The Federal Reserve might start purchasing agency MBS again if the Obama administration can cobble together an effective program to refinance Fannie Mae and Freddie Mac guaranteed loans, according to a new report from Keefe, Bruyette & Woods (KBW).
"We believe that the Fed has given its stamp of approval to such a program and would probably support it with monetary policy if implemented," the investment banking firm writes.
In reaching this conclusion, KBW equity analyst Mark Pawlak links comments by Fed chairman Ben Bernanke and recent news reports that Fed officials are frustrated that so many Americans are blocked from refinancing and reaping the economic benefits of the record low-rate mortgages.
Pawlak specifically cited the Fed chief's Aug. 26 speech in Jackson Hole, Wyo., where Bernanke noted the housing sector is in a “very deep slump” but it would eventually recover due to population growth and household formation. "Good proactive housing policies could help speed the process," he added.
If President Obama announces a GSE refinance program, "we would expect the Fed to follow up with support at their meeting on September 20 and 21," the KBW analyst says in the Aug. 25 report.

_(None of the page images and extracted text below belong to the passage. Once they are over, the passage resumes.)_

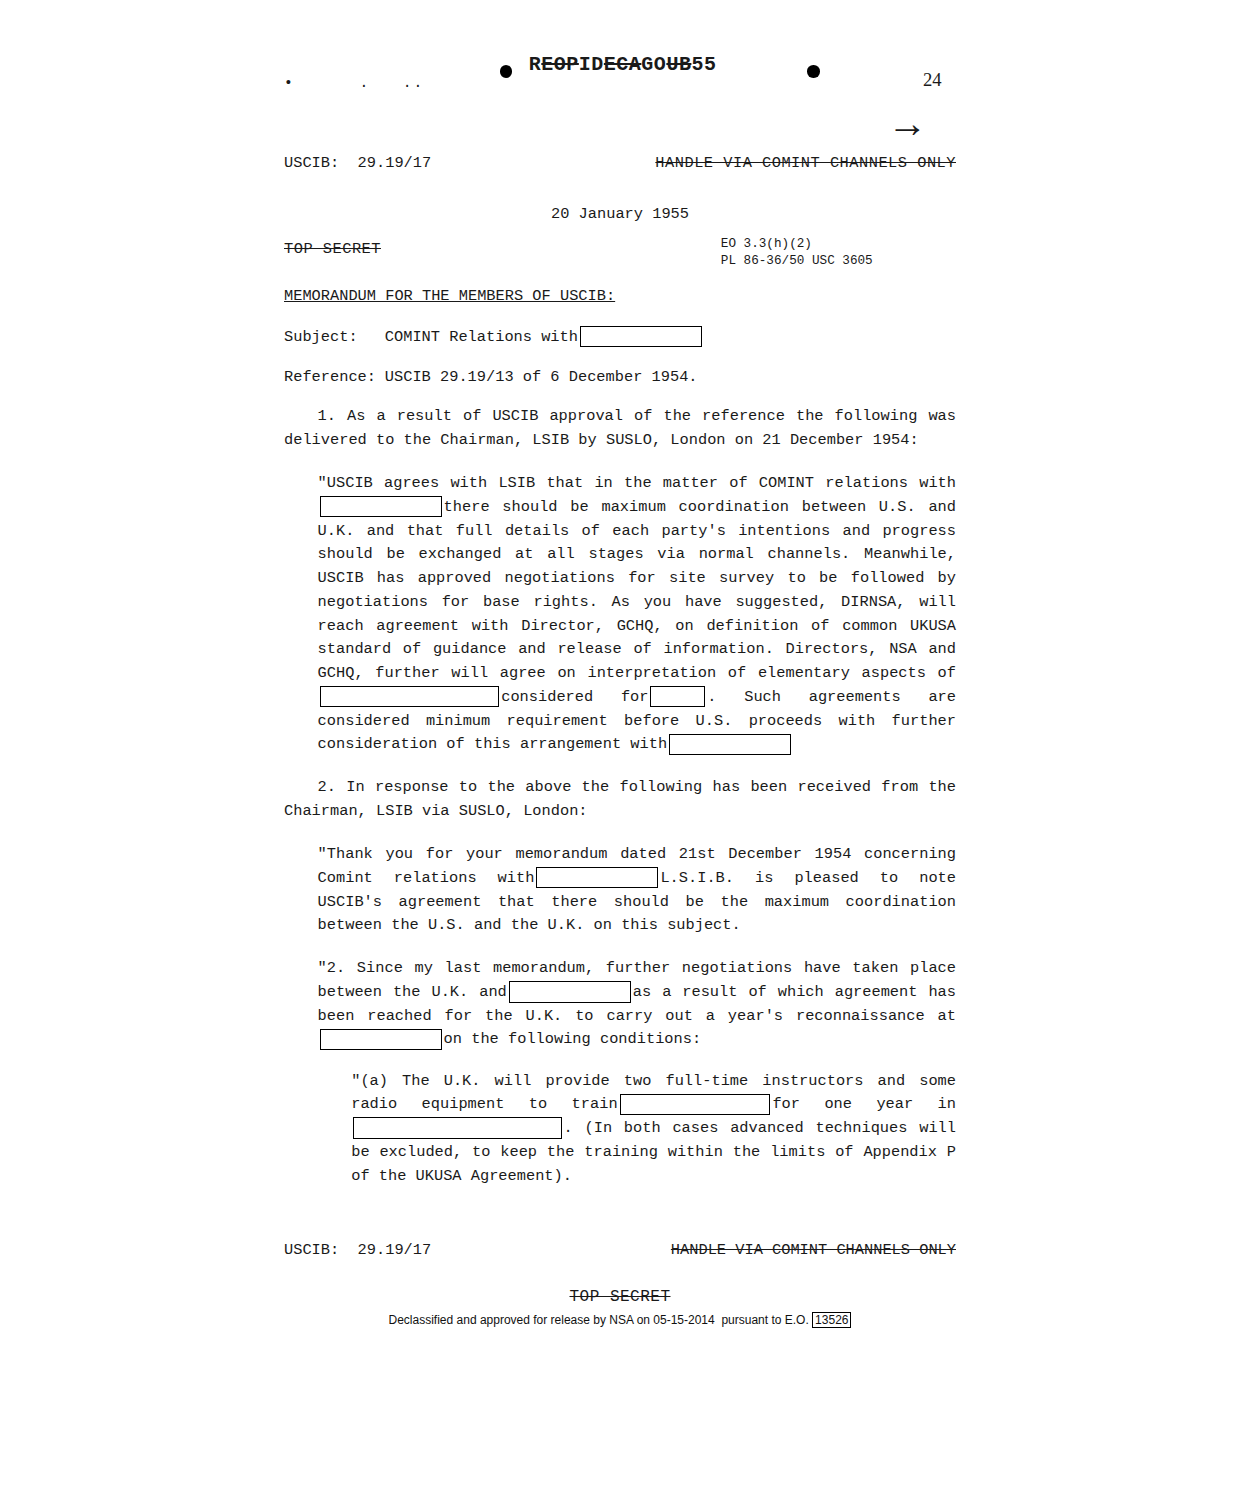• . ..
REOPIDECAGOUB55
24
→
USCIB: 29.19/17
HANDLE VIA COMINT CHANNELS ONLY
20 January 1955
EO 3.3(h)(2)
PL 86-36/50 USC 3605
TOP SECRET
MEMORANDUM FOR THE MEMBERS OF USCIB:
Subject: COMINT Relations with
Reference: USCIB 29.19/13 of 6 December 1954.
1. As a result of USCIB approval of the reference the following was delivered to the Chairman, LSIB by SUSLO, London on 21 December 1954:
"USCIB agrees with LSIB that in the matter of COMINT relations with there should be maximum coordination between U.S. and U.K. and that full details of each party's intentions and progress should be exchanged at all stages via normal channels. Meanwhile, USCIB has approved negotiations for site survey to be followed by negotiations for base rights. As you have suggested, DIRNSA, will reach agreement with Director, GCHQ, on definition of common UKUSA standard of guidance and release of information. Directors, NSA and GCHQ, further will agree on interpretation of elementary aspects of considered for . Such agreements are considered minimum requirement before U.S. proceeds with further consideration of this arrangement with
2. In response to the above the following has been received from the Chairman, LSIB via SUSLO, London:
"Thank you for your memorandum dated 21st December 1954 concerning Comint relations with L.S.I.B. is pleased to note USCIB's agreement that there should be the maximum coordination between the U.S. and the U.K. on this subject.
"2. Since my last memorandum, further negotiations have taken place between the U.K. and as a result of which agreement has been reached for the U.K. to carry out a year's reconnaissance at on the following conditions:
"(a) The U.K. will provide two full-time instructors and some radio equipment to train for one year in . (In both cases advanced techniques will be excluded, to keep the training within the limits of Appendix P of the UKUSA Agreement).
USCIB: 29.19/17
HANDLE VIA COMINT CHANNELS ONLY
TOP SECRET
Declassified and approved for release by NSA on 05-15-2014 pursuant to E.O. 13526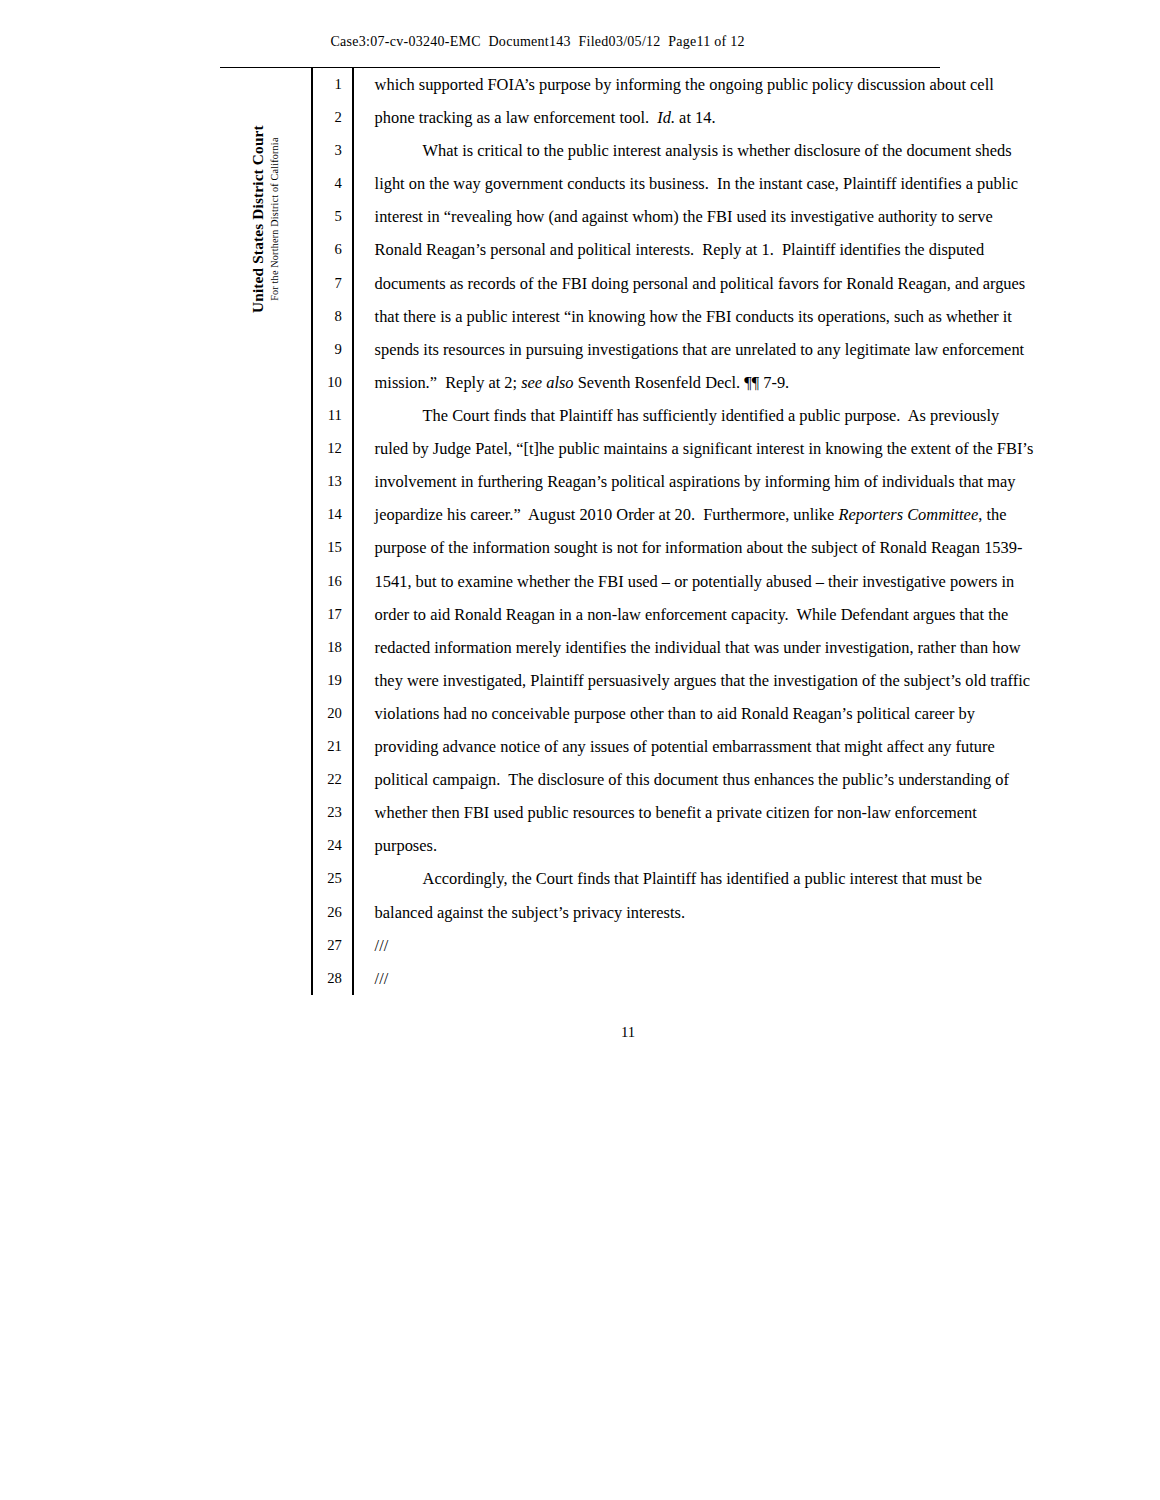Case3:07-cv-03240-EMC Document143 Filed03/05/12 Page11 of 12
United States District Court For the Northern District of California
1
2
3
4
5
6
7
8
9
10
11
12
13
14
15
16
17
18
19
20
21
22
23
24
25
26
27
28
which supported FOIA’s purpose by informing the ongoing public policy discussion about cell
phone tracking as a law enforcement tool. Id. at 14.
What is critical to the public interest analysis is whether disclosure of the document sheds
light on the way government conducts its business. In the instant case, Plaintiff identifies a public
interest in “revealing how (and against whom) the FBI used its investigative authority to serve
Ronald Reagan’s personal and political interests. Reply at 1. Plaintiff identifies the disputed
documents as records of the FBI doing personal and political favors for Ronald Reagan, and argues
that there is a public interest “in knowing how the FBI conducts its operations, such as whether it
spends its resources in pursuing investigations that are unrelated to any legitimate law enforcement
mission.” Reply at 2; see also Seventh Rosenfeld Decl. ¶¶ 7-9.
The Court finds that Plaintiff has sufficiently identified a public purpose. As previously
ruled by Judge Patel, “[t]he public maintains a significant interest in knowing the extent of the FBI’s
involvement in furthering Reagan’s political aspirations by informing him of individuals that may
jeopardize his career.” August 2010 Order at 20. Furthermore, unlike Reporters Committee, the
purpose of the information sought is not for information about the subject of Ronald Reagan 1539-
1541, but to examine whether the FBI used – or potentially abused – their investigative powers in
order to aid Ronald Reagan in a non-law enforcement capacity. While Defendant argues that the
redacted information merely identifies the individual that was under investigation, rather than how
they were investigated, Plaintiff persuasively argues that the investigation of the subject’s old traffic
violations had no conceivable purpose other than to aid Ronald Reagan’s political career by
providing advance notice of any issues of potential embarrassment that might affect any future
political campaign. The disclosure of this document thus enhances the public’s understanding of
whether then FBI used public resources to benefit a private citizen for non-law enforcement
purposes.
Accordingly, the Court finds that Plaintiff has identified a public interest that must be
balanced against the subject’s privacy interests.
///
///
11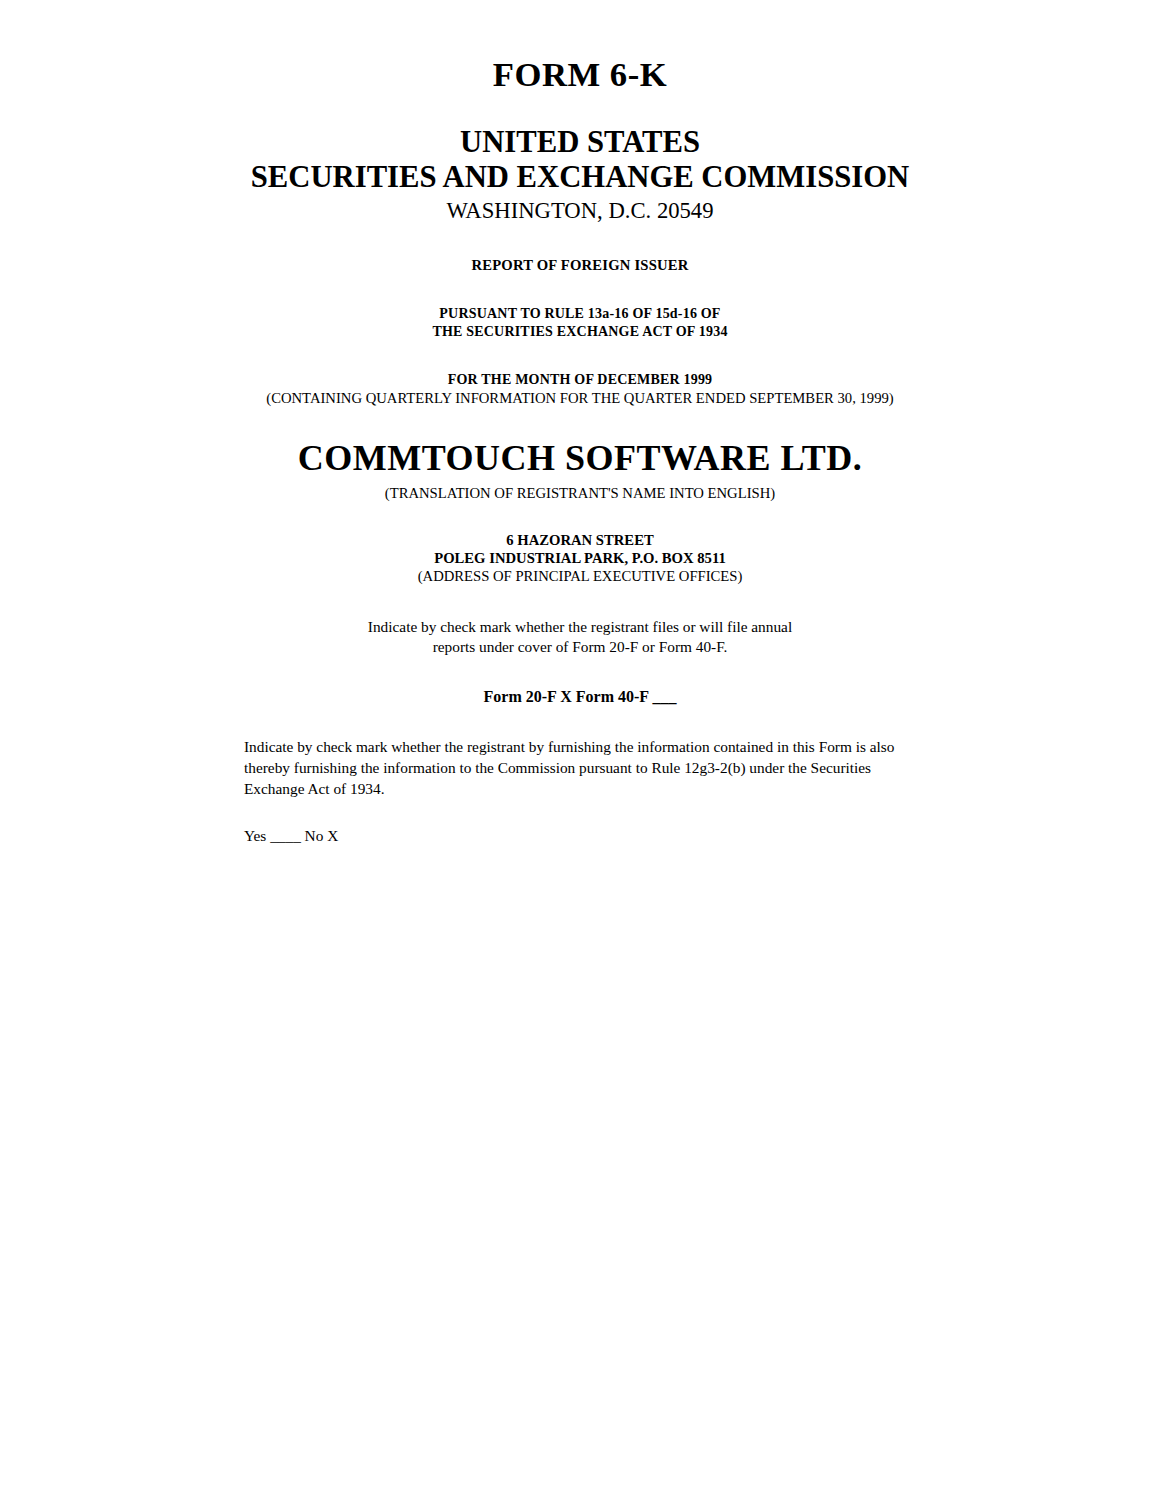FORM 6-K
UNITED STATES
SECURITIES AND EXCHANGE COMMISSION
WASHINGTON, D.C. 20549
REPORT OF FOREIGN ISSUER
PURSUANT TO RULE 13a-16 OF 15d-16 OF
THE SECURITIES EXCHANGE ACT OF 1934
FOR THE MONTH OF DECEMBER 1999
(CONTAINING QUARTERLY INFORMATION FOR THE QUARTER ENDED SEPTEMBER 30, 1999)
COMMTOUCH SOFTWARE LTD.
(TRANSLATION OF REGISTRANT'S NAME INTO ENGLISH)
6 HAZORAN STREET
POLEG INDUSTRIAL PARK, P.O. BOX 8511
(ADDRESS OF PRINCIPAL EXECUTIVE OFFICES)
Indicate by check mark whether the registrant files or will file annual
reports under cover of Form 20-F or Form 40-F.
Form 20-F X Form 40-F ___
Indicate by check mark whether the registrant by furnishing the information contained in this Form is also thereby furnishing the information to the Commission pursuant to Rule 12g3-2(b) under the Securities Exchange Act of 1934.
Yes ____ No X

That support would be to start purchasing Fannie and Freddie MBS again.
The central bank purchased $1.25 trillion of agency MBS in 2009 through the end of the first quarter of 2010. That MBS portfolio has been running off and the Fed is using the proceeds to purchase Treasury securities.
If KBW is right, the Fed would use the proceeds to purchase agency MBS to support the administration's refi program.
The Federal Reserve had $892.5 billion in agency MBS remaining in its portfolio as of August 24.